Felipe Contreras <felipe.contre...@gmail.com> writes:
> On Tue, Jun 4, 2013 at 1:30 PM, Junio C Hamano <gits...@pobox.com> wrote:
>> Felipe Contreras <felipe.contre...@gmail.com> writes:
>>> You didn't answer, what happens when you run --skip-empty and --allow-empty?
>> I'll answer to a slightly different question: What should happen?
>> I think it should error out, because --allow-empty is about
>> "allowing empty commits to be preserved", and --skip-empty is about
>> "skipping empty commits (as it says on the package)".
> Exactly, so they are related after all. However, --allow-empty says this:
> "By default, cherry-picking an empty commit will fail,"
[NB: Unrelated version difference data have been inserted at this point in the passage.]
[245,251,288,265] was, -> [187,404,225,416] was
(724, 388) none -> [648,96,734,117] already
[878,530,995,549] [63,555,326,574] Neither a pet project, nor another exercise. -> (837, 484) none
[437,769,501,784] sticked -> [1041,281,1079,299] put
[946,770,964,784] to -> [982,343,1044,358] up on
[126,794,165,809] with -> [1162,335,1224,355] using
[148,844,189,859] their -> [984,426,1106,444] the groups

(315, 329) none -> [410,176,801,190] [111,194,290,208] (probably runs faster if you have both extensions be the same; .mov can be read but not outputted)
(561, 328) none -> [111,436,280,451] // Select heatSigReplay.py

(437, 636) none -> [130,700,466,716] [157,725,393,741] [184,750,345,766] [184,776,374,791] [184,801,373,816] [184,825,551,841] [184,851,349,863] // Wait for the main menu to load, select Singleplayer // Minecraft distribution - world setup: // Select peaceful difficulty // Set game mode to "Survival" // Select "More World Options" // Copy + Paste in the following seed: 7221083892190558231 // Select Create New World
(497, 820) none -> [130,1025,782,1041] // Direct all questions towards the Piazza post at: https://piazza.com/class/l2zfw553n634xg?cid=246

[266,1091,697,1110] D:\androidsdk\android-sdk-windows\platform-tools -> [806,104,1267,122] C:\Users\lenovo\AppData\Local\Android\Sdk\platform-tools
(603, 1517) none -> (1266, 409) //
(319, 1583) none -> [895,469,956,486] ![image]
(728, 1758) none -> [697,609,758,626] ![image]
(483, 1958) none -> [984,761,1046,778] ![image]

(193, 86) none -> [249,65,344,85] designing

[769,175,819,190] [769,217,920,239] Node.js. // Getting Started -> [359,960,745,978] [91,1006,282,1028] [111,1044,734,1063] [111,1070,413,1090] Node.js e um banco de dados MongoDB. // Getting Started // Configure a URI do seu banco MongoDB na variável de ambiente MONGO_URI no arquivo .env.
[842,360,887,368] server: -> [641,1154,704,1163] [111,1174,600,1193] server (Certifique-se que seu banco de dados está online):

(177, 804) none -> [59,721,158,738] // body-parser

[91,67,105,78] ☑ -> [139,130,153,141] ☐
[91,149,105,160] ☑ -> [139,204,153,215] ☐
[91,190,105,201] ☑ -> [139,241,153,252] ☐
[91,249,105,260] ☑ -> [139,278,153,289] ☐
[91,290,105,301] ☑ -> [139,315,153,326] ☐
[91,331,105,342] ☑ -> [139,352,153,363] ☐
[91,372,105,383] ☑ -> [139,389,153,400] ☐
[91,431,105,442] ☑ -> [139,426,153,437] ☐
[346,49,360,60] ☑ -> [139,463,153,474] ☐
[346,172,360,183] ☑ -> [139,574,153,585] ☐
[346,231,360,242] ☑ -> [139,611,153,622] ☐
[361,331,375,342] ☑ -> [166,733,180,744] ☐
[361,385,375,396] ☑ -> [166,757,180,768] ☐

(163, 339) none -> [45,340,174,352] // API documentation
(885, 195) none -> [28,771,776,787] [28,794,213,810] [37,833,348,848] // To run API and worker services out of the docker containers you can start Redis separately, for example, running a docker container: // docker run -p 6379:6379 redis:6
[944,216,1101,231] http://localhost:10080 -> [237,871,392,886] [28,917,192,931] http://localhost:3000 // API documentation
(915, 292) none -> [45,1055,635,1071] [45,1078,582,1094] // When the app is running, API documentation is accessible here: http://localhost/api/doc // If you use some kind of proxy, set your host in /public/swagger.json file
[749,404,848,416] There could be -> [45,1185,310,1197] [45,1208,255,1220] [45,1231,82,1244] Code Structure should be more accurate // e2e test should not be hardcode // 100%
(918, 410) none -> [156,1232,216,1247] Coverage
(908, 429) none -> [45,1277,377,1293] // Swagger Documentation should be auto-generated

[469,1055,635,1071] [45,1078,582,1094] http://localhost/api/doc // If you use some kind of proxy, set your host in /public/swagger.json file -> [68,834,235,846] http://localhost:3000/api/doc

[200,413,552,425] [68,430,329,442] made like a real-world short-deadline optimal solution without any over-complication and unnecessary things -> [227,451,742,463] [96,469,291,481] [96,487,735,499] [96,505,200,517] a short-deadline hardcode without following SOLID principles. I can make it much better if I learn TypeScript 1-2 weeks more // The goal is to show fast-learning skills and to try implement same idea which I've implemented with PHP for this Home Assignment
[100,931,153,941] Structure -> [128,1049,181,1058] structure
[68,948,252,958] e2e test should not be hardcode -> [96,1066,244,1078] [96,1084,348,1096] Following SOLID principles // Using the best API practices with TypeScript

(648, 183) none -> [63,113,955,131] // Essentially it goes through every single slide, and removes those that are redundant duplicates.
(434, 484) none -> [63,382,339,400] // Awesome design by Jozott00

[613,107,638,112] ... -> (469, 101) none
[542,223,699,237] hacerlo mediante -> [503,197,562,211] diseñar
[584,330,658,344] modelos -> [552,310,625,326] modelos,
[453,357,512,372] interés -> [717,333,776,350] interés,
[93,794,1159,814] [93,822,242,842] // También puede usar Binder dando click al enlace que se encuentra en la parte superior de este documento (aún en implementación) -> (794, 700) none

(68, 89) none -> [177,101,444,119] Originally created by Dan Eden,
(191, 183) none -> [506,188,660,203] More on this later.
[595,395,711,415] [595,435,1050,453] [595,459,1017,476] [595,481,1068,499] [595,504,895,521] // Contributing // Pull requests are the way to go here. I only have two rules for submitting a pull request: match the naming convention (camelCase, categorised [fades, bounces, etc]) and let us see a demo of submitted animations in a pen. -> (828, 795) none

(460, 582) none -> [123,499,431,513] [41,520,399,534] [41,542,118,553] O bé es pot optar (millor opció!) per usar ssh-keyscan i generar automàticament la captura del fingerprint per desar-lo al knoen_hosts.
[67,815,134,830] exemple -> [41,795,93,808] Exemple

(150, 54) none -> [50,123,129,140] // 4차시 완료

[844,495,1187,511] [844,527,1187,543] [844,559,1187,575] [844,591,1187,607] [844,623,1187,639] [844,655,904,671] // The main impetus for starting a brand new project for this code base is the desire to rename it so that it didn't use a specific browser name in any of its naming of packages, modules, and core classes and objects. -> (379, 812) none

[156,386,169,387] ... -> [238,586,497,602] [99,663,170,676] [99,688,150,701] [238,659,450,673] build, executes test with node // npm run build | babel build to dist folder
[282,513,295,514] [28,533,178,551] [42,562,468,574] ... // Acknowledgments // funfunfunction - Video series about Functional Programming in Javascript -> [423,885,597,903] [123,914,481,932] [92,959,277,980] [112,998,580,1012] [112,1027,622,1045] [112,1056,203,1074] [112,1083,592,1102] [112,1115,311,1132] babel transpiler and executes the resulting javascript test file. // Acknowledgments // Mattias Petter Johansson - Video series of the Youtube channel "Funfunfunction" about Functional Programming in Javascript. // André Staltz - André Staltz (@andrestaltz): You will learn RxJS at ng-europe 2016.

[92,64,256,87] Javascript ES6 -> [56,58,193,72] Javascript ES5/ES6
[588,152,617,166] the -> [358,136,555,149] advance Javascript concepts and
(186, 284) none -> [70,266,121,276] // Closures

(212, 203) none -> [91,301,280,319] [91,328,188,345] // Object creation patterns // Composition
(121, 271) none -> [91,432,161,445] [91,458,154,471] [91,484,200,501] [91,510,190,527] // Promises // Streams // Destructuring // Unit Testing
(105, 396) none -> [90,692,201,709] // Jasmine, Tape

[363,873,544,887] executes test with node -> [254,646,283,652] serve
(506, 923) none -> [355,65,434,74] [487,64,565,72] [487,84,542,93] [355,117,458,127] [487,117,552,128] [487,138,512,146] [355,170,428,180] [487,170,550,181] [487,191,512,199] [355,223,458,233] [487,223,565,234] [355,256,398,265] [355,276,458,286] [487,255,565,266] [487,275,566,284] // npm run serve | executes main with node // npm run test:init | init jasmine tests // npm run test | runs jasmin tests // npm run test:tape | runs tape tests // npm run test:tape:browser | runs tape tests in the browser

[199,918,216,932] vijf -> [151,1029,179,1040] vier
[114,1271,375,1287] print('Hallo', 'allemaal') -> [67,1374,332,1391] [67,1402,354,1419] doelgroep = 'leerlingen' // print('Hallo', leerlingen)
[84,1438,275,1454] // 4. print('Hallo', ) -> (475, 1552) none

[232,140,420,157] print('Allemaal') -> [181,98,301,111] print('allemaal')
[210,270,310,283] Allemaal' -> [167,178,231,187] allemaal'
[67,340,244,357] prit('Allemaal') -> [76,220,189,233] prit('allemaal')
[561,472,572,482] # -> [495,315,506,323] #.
OK, that is a very good point. Especially because by the time
reader reaches this new description, --allow-empty has already
mentioned this, we can just be brief and it is sufficient to say
"Instead of failing," upfront.
> In fact, it might make sense to change the default in v2.0 to
> --empty-commits=skip. If it makes sense in 'git rebase', why doesn't
> it in 'git cherry-pick'?
I think the primary reason behind the "Why are you picking a no-op?
Let me stop to make sure you didn't make a mistake." is because
cherry-pick and revert have long been operations for a single commit
explicitly given by the user, not bunch of commits in a range.
These two operating modes are conceptually very different, even when
we consider scripted use. A script that feeds one commit at a time
has a chance to do patch equivalence or user-interactive filtering
on its own, and would be helped by the "are you sure you meant to
record that no-op?" check if it filtered in a wrong way (e.g. the
user specified an empty commit by mistake). One that feeds a range,
on the other hand, relies on or at least expects cherry-pick to have
such smart, and a smarter cherry-pick could select what to pick from
the given range.
In the longer term, especially if we envision to move large part of
logic to prepare the sequencer insn list from rebase to cherry-pick,
a ranged cherry-pick should learn a way to filter the range with
patch equivalence, for example. Once that happens, the behaviour
would become inconsistent at the end-user level if we stopped at a
commit only because it was not exactly patch equivalent to another
one that is already on the branch we are cherry-picking to, but
ended up to be a no-op, while we did not stop at another commit
because patch equivalence filtered it out beforehand to skip it.
Skipping a no-op by default would remove that inconsistency.
So in that sense, one could argue that it may be a bugfix to skip
commits that become no-op when replayed, when picking a range of
commits (but not a single one). And I do not think you would need
to wait until 2.0 for such a change.